The PTI’s Contradictions
We can find the same dearth of social capacity and the imagination needed to resolve the crisis on the side of the popular opposition. Khan has retained his core upper- and middle-class support base while expanding his support among the popular classes. However, the PTI’s mode of organization is inadequate for the tasks that need to be accomplished.
The PTI is not a well-structured mass party, and it engages with the popular classes through social media rather than an organized membership base. Online platforms and the ephemeral forms of engagement they foster are useful for one-off actions like voting in an election or participating in a protest. However, they do not lend themselves to a sustained attack on entrenched power structures, which would require institutions and movements with staying power and an alternative program.

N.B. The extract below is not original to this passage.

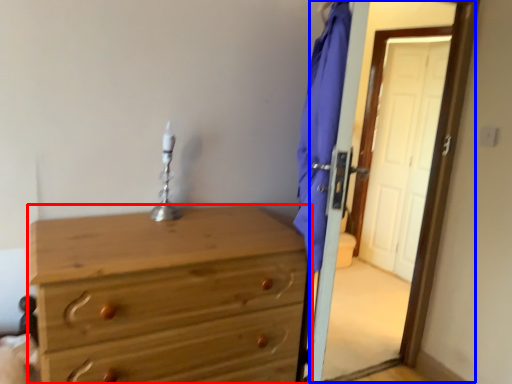
Question: Which object appears closest to the camera in this image, chest of drawers (highlighted by a red box) or screen door (highlighted by a blue box)?

Choices:
 (A) chest of drawers
 (B) screen door

Answer: (A)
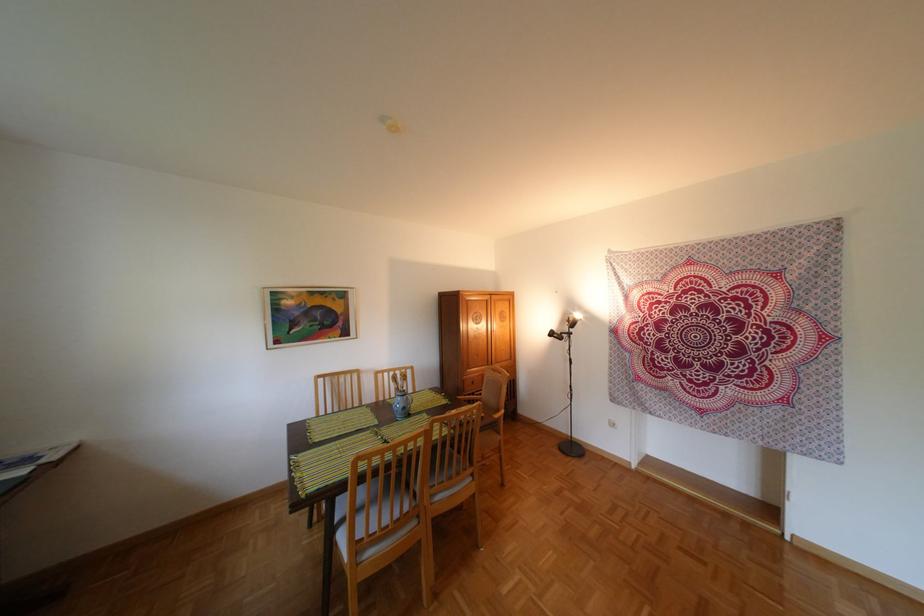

The PTI’s approach to politics is centered on the personality of Khan himself, and representatives of Pakistan’s elites and its middle classes are well organized inside the party structure. PTI-backed candidates in the recent elections were mostly drawn from the ranks of middle-class professionals such as lawyers and doctors, along with figures from the local business and landed elites.
In Khan’s absence, the PTI’s current chairman is a lawyer. Its general secretary, Omar Ayub Khan, is a grandson of Pakistan’s first military dictator who inherited an industrial and insurance conglomerate. The PTI chief minister for Khyber Pakhtunkhwa province, Ali Amin Gandapur, is the son of a former army major who served as a minister in General Pervez Musharraf’s military dictatorship. Significantly, the PTI-backed independents in Parliament recently merged with a right-wing religious party, the Sunni Unity Council, to try and secure a share of indirectly elected seats for women and minorities.

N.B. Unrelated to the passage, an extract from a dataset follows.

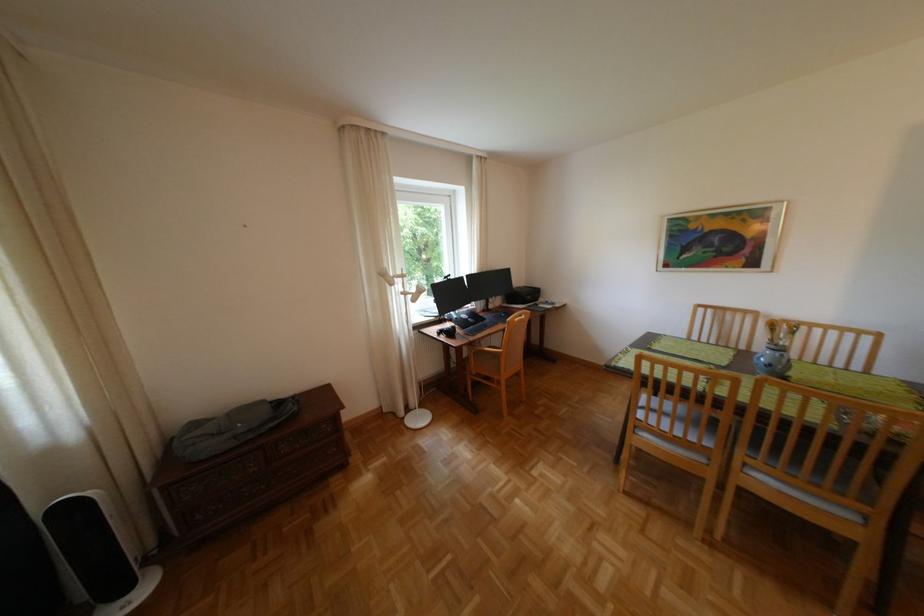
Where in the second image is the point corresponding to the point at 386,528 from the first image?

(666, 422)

The most organized elements within the PTI thus represent an alliance of Pakistan’s newly emergent middle classes with remnants of the ancien régime that were previously linked to the military. The fact that sections of the elite are sticking with the party in spite of its falling out with the military leadership indicates how the political terrain is now structured around Khan’s personality.

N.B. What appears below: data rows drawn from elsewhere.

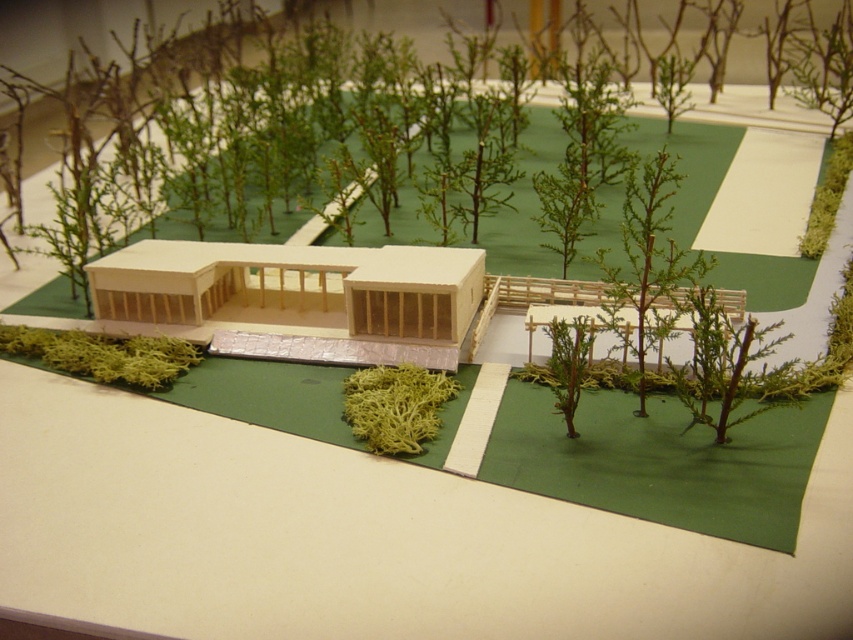
Question: Which is farther from the green matte tree at lower right?

Choices:
 (A) green moss at center
 (B) green matte tree at center-right
 (C) green moss at lower left

Answer: (C)

Question: Is green matte tree at center-right to the right of green moss at lower left from the viewer's perspective?

Choices:
 (A) no
 (B) yes

Answer: (B)

Question: Among these points, which one is nearest to the camera?

Choices:
 (A) (601, 262)
 (B) (80, 353)

Answer: (A)

Question: Does green matte tree at center-right appear on the right side of green moss at center?

Choices:
 (A) no
 (B) yes

Answer: (B)

Question: Considering the relative positions of green matte tree at center-right and green matte tree at lower right in the image provided, where is green matte tree at center-right located with respect to green matte tree at lower right?

Choices:
 (A) left
 (B) right

Answer: (B)

Question: Which point is farther from the camera taking this photo?

Choices:
 (A) (62, 340)
 (B) (393, 387)

Answer: (A)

Fratricidal bleeding within the ancien régime has fused with mass frustrations from below. However, the PTI has attempted to take on the state and ruling bloc without organizing Pakistan’s subaltern groups. This is a recipe for aborted hegemony and chaos.
Paradox and Chaos
In this situation of discontent and deepening chaos, there is crucial work for a left-wing political force to carry out. Khan’s mediatized celebrity and his refusal to capitulate in the face of the current military leadership has turned him into a focus of popular resistance. Large sections of the popular masses have become unmoored from their traditional links with the military. In the course of supporting Khan and suffering repression as a result, many of them are developing a critique of the militarized ruling bloc.
Khan’s popularity demonstrates the need for a true program of national sovereignty that can work through Pakistan’s uneven, multinational society. It is here that an energetic left could forge genuine bases of support. Independent organization of the popular classes and an audacious economic program of anti-imperialist delinking are crucial.
The PTI’s personality-based approach and right-wing politics offer incorrect answers to real problems. In these twilight days of the Pakistani ruling bloc, we are faced with a series of tragicomic paradoxes: narcissistic celebrities are elevated, by dint of circumstances and stubbornness, to the status of heroes, while spent forces of the ancien régime pose as heralds of renewal in government. There is cowardice camouflaged as compromise and chaos under the cover of stalemate. It is an interregnum that will not last long.